Solid iron(III) hydroxide decomposes to produce
iron(III) oxide and water vapor. 1.09 L
of water vapor is produced at STP. How much
iron(III) hydroxide was used? in g.
Start by balancing the equation. Convert 1.09L H2O vapor to mols. Convert mols H2O to iron(III) hydroxide using the coefficients in the balanced equation, the convert that to grams. I can help you through it if you get stuck but explain in detail what you don't understand.
I have no idea!?!?
To find the amount of iron(III) hydroxide used, we can use the stoichiometry of the reaction and the molar volume of a gas at STP.
The balanced chemical equation for the reaction is:
2 Fe(OH)3 -> Fe2O3 + 3 H2O
From the equation, we can see that 2 moles of iron(III) hydroxide produce 3 moles of water vapor.
We know the volume of water vapor produced is 1.09 L at STP. However, we need to convert this volume to moles using the molar volume of a gas at STP, which is 22.4 L/mol.
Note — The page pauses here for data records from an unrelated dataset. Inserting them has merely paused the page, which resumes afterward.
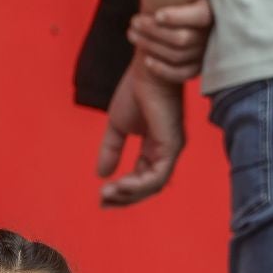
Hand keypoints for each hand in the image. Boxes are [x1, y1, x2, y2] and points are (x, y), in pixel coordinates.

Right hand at [97, 60, 187, 206]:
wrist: (147, 70)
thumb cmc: (136, 91)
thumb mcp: (117, 126)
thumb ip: (111, 150)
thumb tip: (101, 174)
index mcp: (155, 148)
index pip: (141, 178)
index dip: (122, 191)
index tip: (101, 197)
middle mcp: (166, 152)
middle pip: (148, 187)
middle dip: (124, 198)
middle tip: (102, 202)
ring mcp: (171, 150)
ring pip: (153, 186)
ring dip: (129, 194)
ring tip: (107, 194)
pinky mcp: (172, 147)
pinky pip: (157, 177)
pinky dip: (138, 185)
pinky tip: (119, 185)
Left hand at [128, 0, 212, 82]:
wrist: (186, 22)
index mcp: (210, 10)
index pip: (199, 16)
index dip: (177, 17)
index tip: (156, 13)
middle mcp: (211, 33)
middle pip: (181, 38)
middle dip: (153, 30)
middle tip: (133, 21)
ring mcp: (205, 52)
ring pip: (176, 55)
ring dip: (150, 46)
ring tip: (131, 33)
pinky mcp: (197, 68)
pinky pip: (180, 74)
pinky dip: (161, 69)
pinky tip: (145, 60)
1.09 L * (1 mol / 22.4 L) = 0.0487 mol
Now we can use the stoichiometry of the reaction to find the amount of iron(III) hydroxide:
2 moles Fe(OH)3 -> 3 moles H2O
x moles Fe(OH)3 -> 0.0487 moles H2O
x = (0.0487 mol * 2 mol Fe(OH)3) / 3 mol H2O
x = 0.0325 mol Fe(OH)3
Finally, we can convert the moles of iron(III) hydroxide to grams using its molar mass. The molar mass of Fe(OH)3 is:
1 mol Fe = 55.85 g
3 mol O = 3 * 16.00 g
3 mol H = 3 * 1.01 g
Molar mass of Fe(OH)3 = 55.85 g + 3 * 16.00 g + 3 * 1.01 g = 106.89 g/mol
0.0325 mol * 106.89 g/mol = 3.476 g
Therefore, approximately 3.476 grams of iron(III) hydroxide was used.
To determine the amount of iron(III) hydroxide used, you need to use the information given and utilize the concept of stoichiometry.
First, let's write the balanced chemical equation for the reaction:
Fe(OH)3(s) -> Fe2O3(s) + H2O(g)
From the equation, we can see that for every mole of Fe(OH)3, one mole of H2O is produced.
Next, we need to calculate the number of moles of H2O produced at STP. STP stands for standard temperature and pressure, which is 273 K (0 degrees Celsius) and 1 atm.
Using the ideal gas law, we can determine the number of moles of water vapor:
n = PV/RT
Where:
P = pressure (1 atm)
V = volume of water vapor (1.09 L)
R = ideal gas constant (0.0821 L·atm·mol^−1·K^−1)
T = temperature (273 K)
Plugging in the values:
n = (1 atm)(1.09 L) / (0.0821 L·atm·mol^−1·K^−1)(273 K)
n ≈ 0.0437 moles
Since the stoichiometric ratio between Fe(OH)3 and H2O is 1:1, this means that 0.0437 moles of Fe(OH)3 were used.
Finally, we can find the molar mass of Fe(OH)3, which is composed of iron (Fe), oxygen (O), and hydrogen (H):
Fe: 1 × atomic mass of Fe
O: 3 × atomic mass of O
H: 3 × atomic mass of H
Fe(OH)3: (1 × atomic mass of Fe) + (3 × atomic mass of O) + (3 × atomic mass of H)
Using the atomic masses:
Fe(OH)3: (1 × 55.85 g/mol) + (3 × 16.00 g/mol) + (3 × 1.01 g/mol)
Fe(OH)3: 55.85 g/mol + 48.00 g/mol + 3.03 g/mol
Fe(OH)3: 106.88 g/mol
Finally, multiplying the number of moles by the molar mass will give us the mass of Fe(OH)3 used:
Mass = n × molar mass
Mass = 0.0437 moles × 106.88 g/mol
Mass ≈ 4.68 grams
Therefore, approximately 4.68 grams of iron(III) hydroxide was used in the reaction.